Em seu Breviário da Conjugação de Verbos, Otelo Reis observa que “foi o uso que não consagrou certas formas, as quais, nunca tendo sido vistas ou ouvidas, são espontaneamente evitadas pelos que procuram falar corretamente. Em outros, é a eufonia que faz omitir algumas desagradáveis ao ouvido, ou geradoras de equívocos. Em outros, ainda, a defectibilidade resulta de ser impossível conceber-se, aplicada a certas pessoas, ou em certos tempos, a ideia expressa pelo verbo” (1971, p. 13-14). Concordamos. Mas por que diabos a defectividade deveria ficar atrelada à mentalidade de usos e gostos do passado? Por motivos de eufonia? “A eufonia é um critério muito subjetivo. O que é desagradável a uma pessoa ou a um momento da história da língua pode não ser para outra pessoa ou para outra época”, diz Bechara (2021). Se, no passado, “foi o uso que não consagrou certas formas”, é o uso que continua, ainda hoje, a consagrar ou não certas formas, e que continuará a fazê-lo indefinidamente. “Os verbos defectivos sempre o são apenas temporariamente, isto é, até as formas consideradas ‘inexistentes’ passarem a ser usadas pelas novas gerações de falantes”, diz o professor e linguista Cláudio Moreno (2004, p. 233).

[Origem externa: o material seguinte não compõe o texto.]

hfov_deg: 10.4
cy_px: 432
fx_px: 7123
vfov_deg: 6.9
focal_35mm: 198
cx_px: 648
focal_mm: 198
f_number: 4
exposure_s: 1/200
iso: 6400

Não é à toa que Bechara (2009) constata: “Muitos verbos apontados outrora como defectivos são hoje conjugados integralmente: agir, advir, compelir, desmedir-se, discernir, emergir, EXPLODIR, imergir, fruir, polir, submergir, entre outros"; isso porque, conforme bem observou o filólogo Mário Barreto, “a morfologia não tem leis especiais para excluir de sua formação total nenhum dos verbos que se têm por defectivos. Nenhuma lei de estrutura se opõe a que se forme ‘abole’, ‘colorem’, ‘pule’, ‘bane’, ‘demulo’. Empregá-los numa forma e deixar de empregá-los noutra é coisa que toca ao uso” (BARRETO apud JUCÁ FILHO, 1981, p. 108-109).

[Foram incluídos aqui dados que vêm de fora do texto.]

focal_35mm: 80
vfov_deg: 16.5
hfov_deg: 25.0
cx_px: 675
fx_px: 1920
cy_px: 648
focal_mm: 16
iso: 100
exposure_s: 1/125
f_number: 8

Resistir ao explodir alheio é inútil. Outrora mais conservador, Pasquale Cipro Neto já cedeu: “Se quiser levar em conta o fato de que ‘explodir’ tem sido usado como verbo de conjugação completa, flexione-o em todos os tempos, modos e pessoas” (2009, p. 262); sua colega, a conservadora consultora linguística Dad Squarisi, também já jogou a toalha: “Modernamente, o verbo ganhou a 1ª pessoa do presente do indicativo e tornou-se regular” (2015, p. 163). Aurélio e Houaiss, em suas versões eletrônicas, explodem em todas as pessoas e em todos os tempos.

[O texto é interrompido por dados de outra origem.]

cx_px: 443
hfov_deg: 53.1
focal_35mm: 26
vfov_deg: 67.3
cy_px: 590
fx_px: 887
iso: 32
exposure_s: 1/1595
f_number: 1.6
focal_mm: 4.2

Mais prático e objetivo ainda sobre a questão foi o filólogo português Rodrigo de Sá Nogueira, que há várias décadas, em seu Dicionário de Verbos Portugueses Conjugados, já dizia o seguinte sobre a defectividade de explodir e outros verbos em condição análoga: “Reputo este critério injustificável e, portanto, insubsistente. Por isso, dou a conjugação completa” (1978, p. 174). Pronto. É o que todo gramático contemporâneo deveria ter a dignidade de ensinar: que se exploda quem quiser, e ninguém tem nada com isso – pelo menos não gramaticalmente.
A lição deixada pelo homem-bomba, portanto, é: exploda(-se) e exploda a defectividade de explodir. “Explodo”, diz Drummond; “expludo”, dizem Mia Couto e Leminski. E os gramáticos que se explodam.